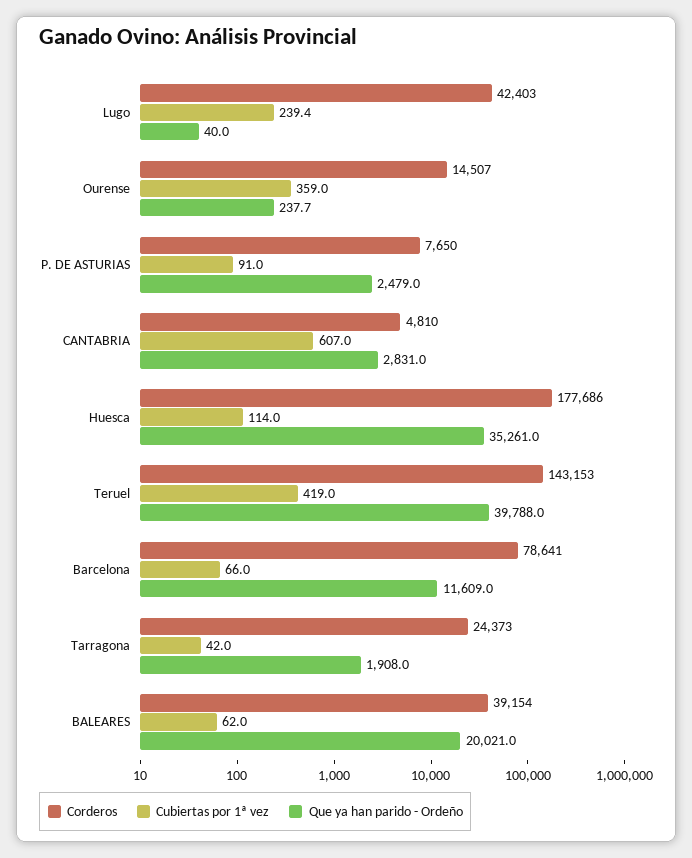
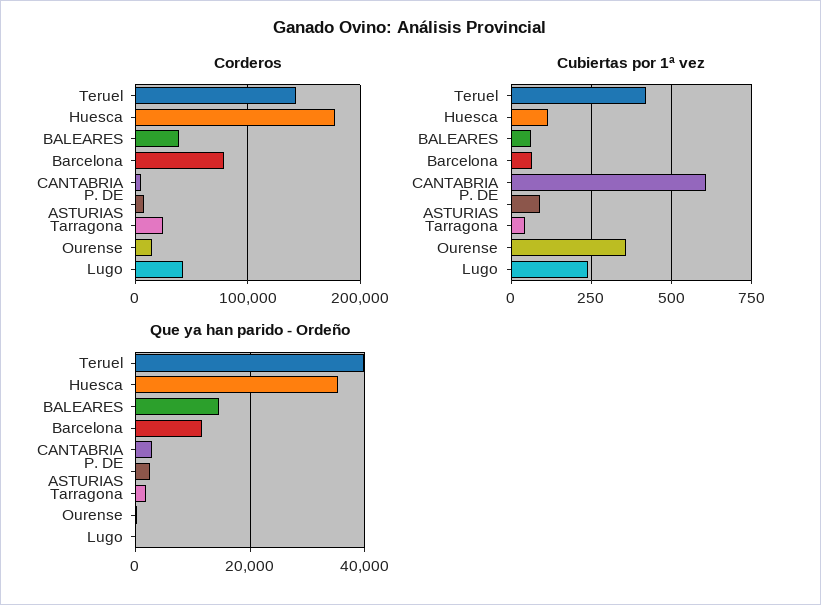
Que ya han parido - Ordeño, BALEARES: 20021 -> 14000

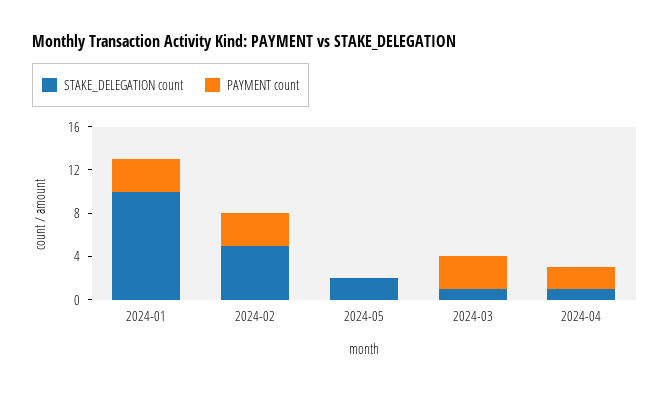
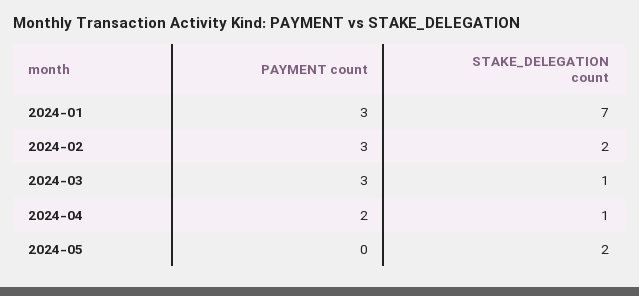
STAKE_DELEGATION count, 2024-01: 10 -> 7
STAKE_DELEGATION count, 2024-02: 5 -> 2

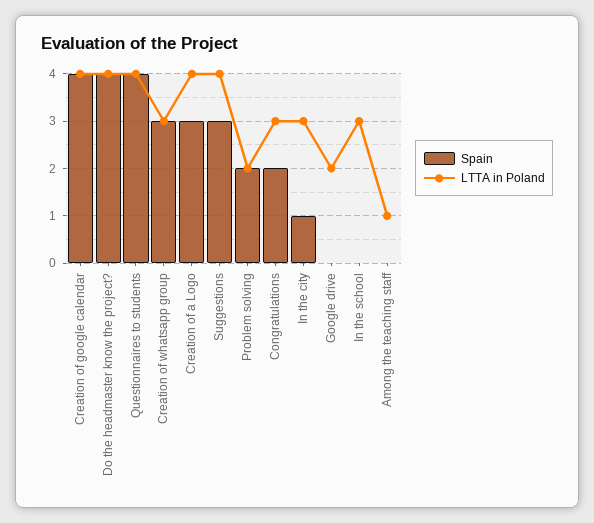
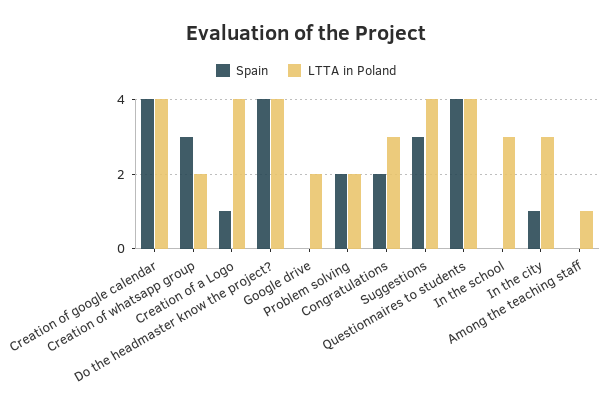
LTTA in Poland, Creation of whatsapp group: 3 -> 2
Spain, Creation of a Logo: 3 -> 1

────

• What you have to do
Produce the data again character for character, with the images left out.

• Result of the task
Que ya han parido - Ordeño, BALEARES: 20021 -> 14000

STAKE_DELEGATION count, 2024-01: 10 -> 7
STAKE_DELEGATION count, 2024-02: 5 -> 2

LTTA in Poland, Creation of whatsapp group: 3 -> 2
Spain, Creation of a Logo: 3 -> 1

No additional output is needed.